Two HIV-1 intersubtype recombinant forms are circulating widely in populations and have become important strains in the pandemic: CRF01_AE in Southeast Asia and CRF02_AG in West and West Central Africa, respectively. Several other circulating recombinant forms (CRF) have also been identified, but with fewer numbers of infections and/or more limited geographic spread. Here we expand knowledge of HIV-1 CRF using clinical samples, principally from West Africa, that were difficult to classify by partial genome sequencing. DNA was extracted from primary patient peripheral blood mononuclear cells (PBMC). The virtually complete HIV-1 genome was amplified by polymerase chain reaction (PCR) and directly sequenced. Additional strains were characterized by partial envelope sequencing. Phylogenetic analysis was used to identify and map intersubtype recombination breakpoints. Four virtually complete genome sequences and two partial envelope sequences represent CRF09_cpx, a newly identified complex recombinant HIV-1 whose principal focus seems to be in West Africa. This recombinant includes segments of subtypes A, F, G, and unclassified genetic material. It shares unique unclassified regions with the early Zaire strain Z321. There are similarities in structure, but considerable genetic distances, between CRF09_cpx and CRF02_AG IbNG. In conclusion, it is possible that this CRF shared common ancestors with both Z321 and CRF02_AG in the course of the pandemic, perhaps arising by recombination between earlier forms of these strains. Although newly identified, at least one infection with CRF09_cpx has already occurred outside of Africa.

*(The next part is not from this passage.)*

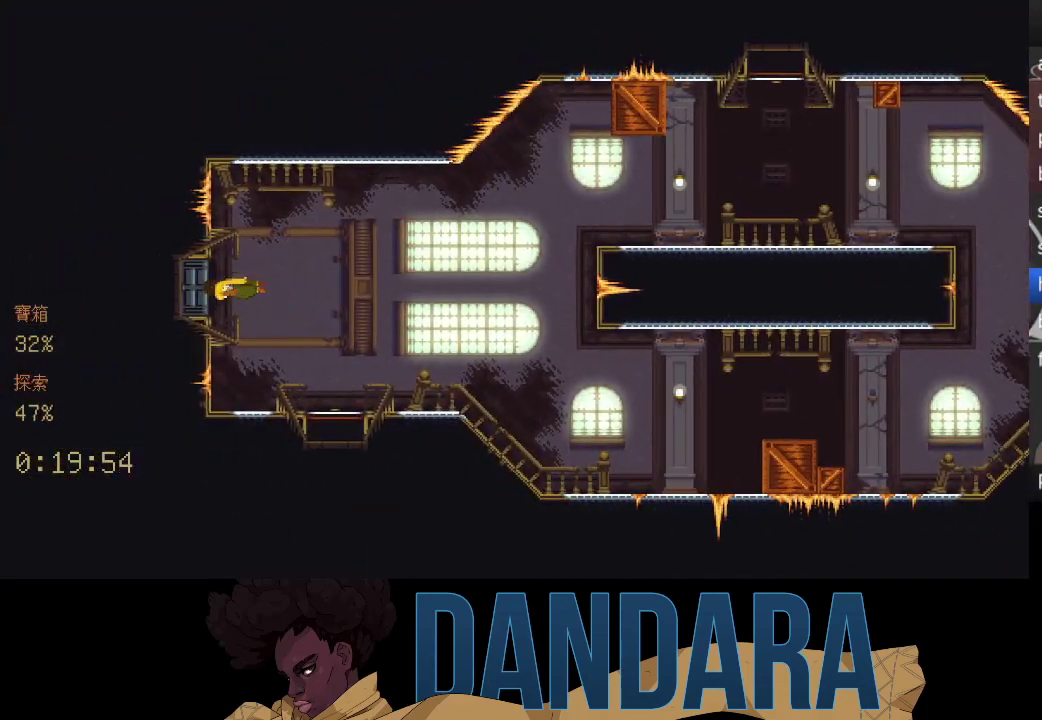
{"buttons": [], "left_stick": "center", "events": []}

A cluster of HIV type 1 subtype C sequences from Ethiopia, observed in full genome analysis, is not sustained in subgenomic regions.

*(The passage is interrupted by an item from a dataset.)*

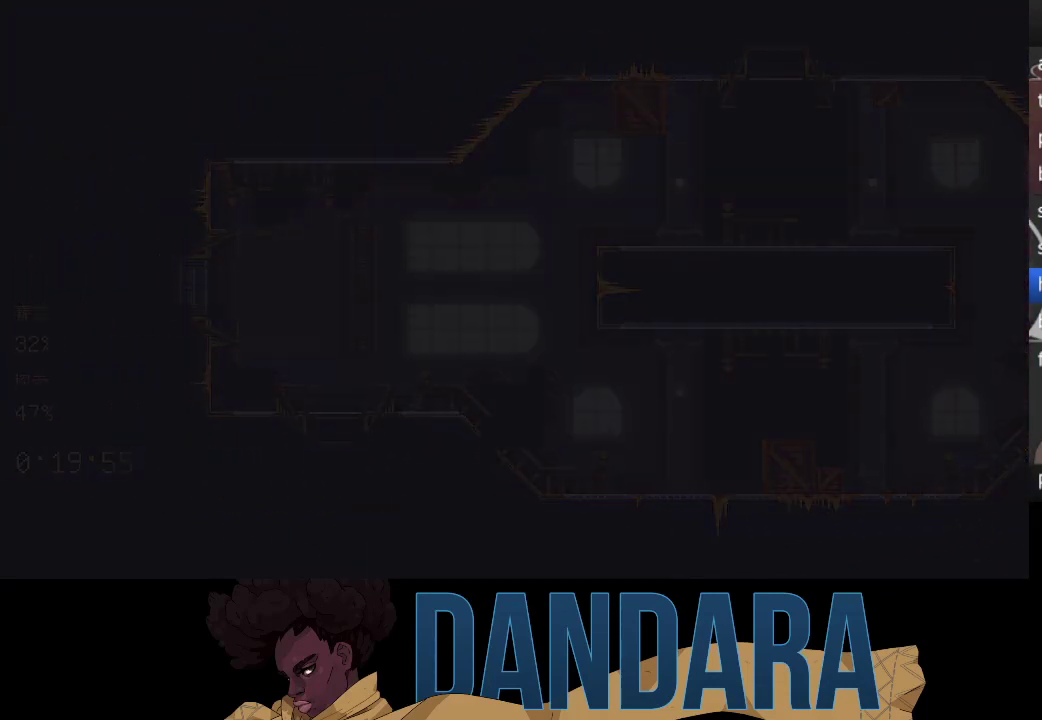
{"buttons": [], "left_stick": "center", "events": []}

The impact of HIV-1 genetic diversity on candidate vaccines is uncertain. One approach to minimize genetic diversity in the evaluation of HIV-1 vaccines is to match the vaccine sequence to the predominant subtype in a vaccine cohort. Over two million Ethiopians are infected with HIV-1, and the predominant subtype is thought to be subtype C. Understanding the phylogenetic relationships between sequences from Ethiopia and within subtype C can help decide what sequence(s) should comprise a candidate vaccine. To that end, nearly full genome sequencing was used to characterize HIV-1 from volunteers who emigrated from Ethiopia. DNA extracted from peripheral blood mononuclear cells (PMBC) was amplified using primers in the long terminal repeats to generate nearly full-length genomes. Amplicons were directly sequenced with dye terminators and automated sequencers. Sequences were phylogenetically analyzed by neighbor joining. The six new Ethiopian sequences were all subtype C, consistent with previous partial and full genome analysis. Together with two other Ethiopian sequences, the new sequences formed a geographic cluster when the complete genome was analyzed. However, subgenomic trees showed only a weak geographic cluster, or none, with respect to Ethiopian strains. Although immunological responses must be considered, from a phylogenetic perspective, there is no compelling support for use of Ethiopian subtype C sequences, compared to other subtype C, as vaccine prototype strains.